Title: A Bayesian dynamic quantile model for forecasting asset return distributions
Authors: Jim Griffin - University of Kent (United Kingdom)
Gelly Mitrodima - LSE (United Kingdom) [presenting]
Abstract: An approximation likelihood function is proposed for a set of quantiles for Bayesian methodology, which addresses estimation issues that arise in dynamic quantile regression. Our approximation is based on an idea from survival analysis, where the hazard rate functions represent the local scale parameters since they are the scale of the distribution in different intervals. More specifically, we jointly model the distance between quantiles via an observation-driven time series model to approximate the density of asset returns. The underlying idea of the model is that the parameters are updated by using the score function of the likelihood and so the parameters are moving in the direction of the maximum likelihood estimator (MLE) at each time point.

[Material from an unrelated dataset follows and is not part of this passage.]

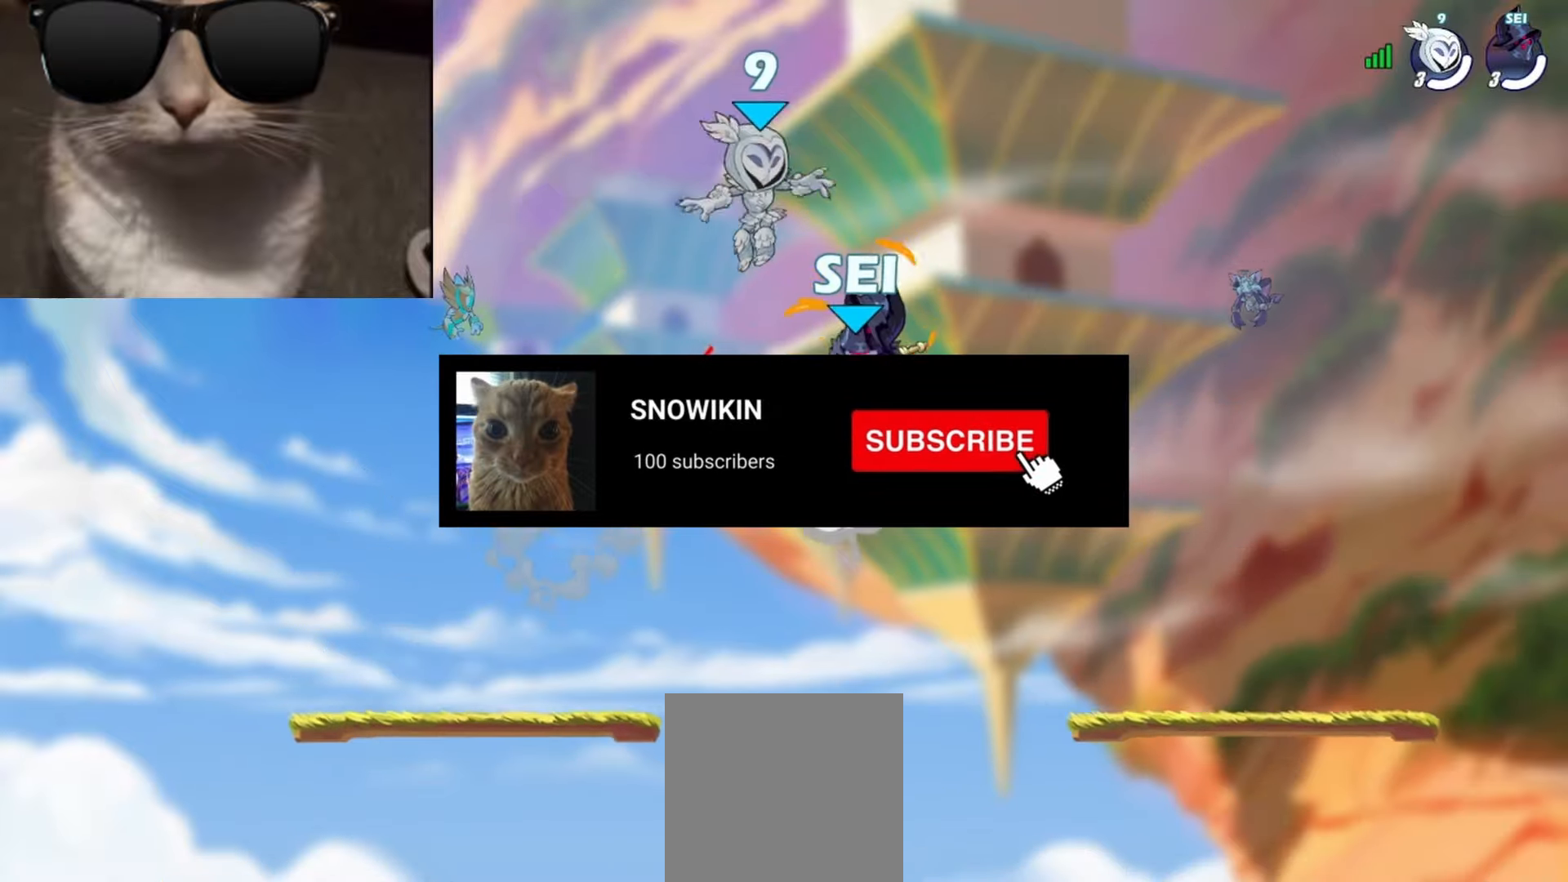
{"buttons": [], "left_stick": "down-left", "events": [[100, "left_stick", "up-left"], [200, "left_stick", "right"], [317, "left_stick", "down-left"]]}
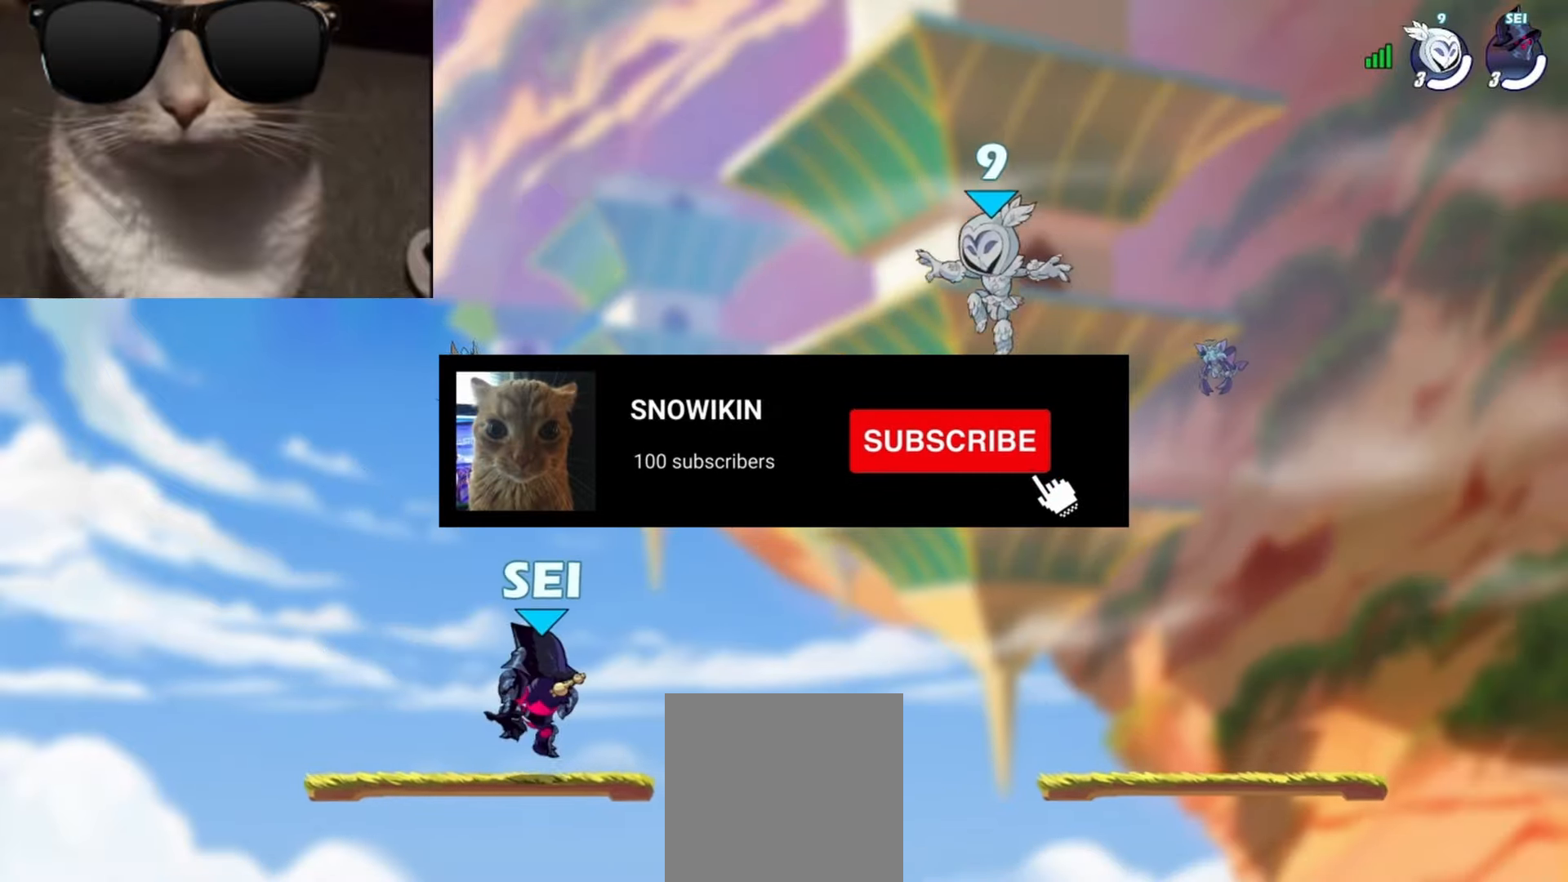
{"buttons": [], "left_stick": "down-right", "events": [[100, "L1", "down"], [217, "L1", "up"], [233, "left_stick", "down-right"]]}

Thus, the shape of the conditional density of the observation is associated with the dynamics of the parameters. We consider a zero median distribution function, where the distance from the median becomes the sum of autoregressive processes and generates much more persistence as we move further out in the tails. In addition, the proposed model assumes that the differences of the quantiles evolve linearly over time and therefore we avoid the crossing problem. In our empirical exercise, we find that the model fits the data well, offers robust results and acceptable forecasts for a sample of stock and index returns.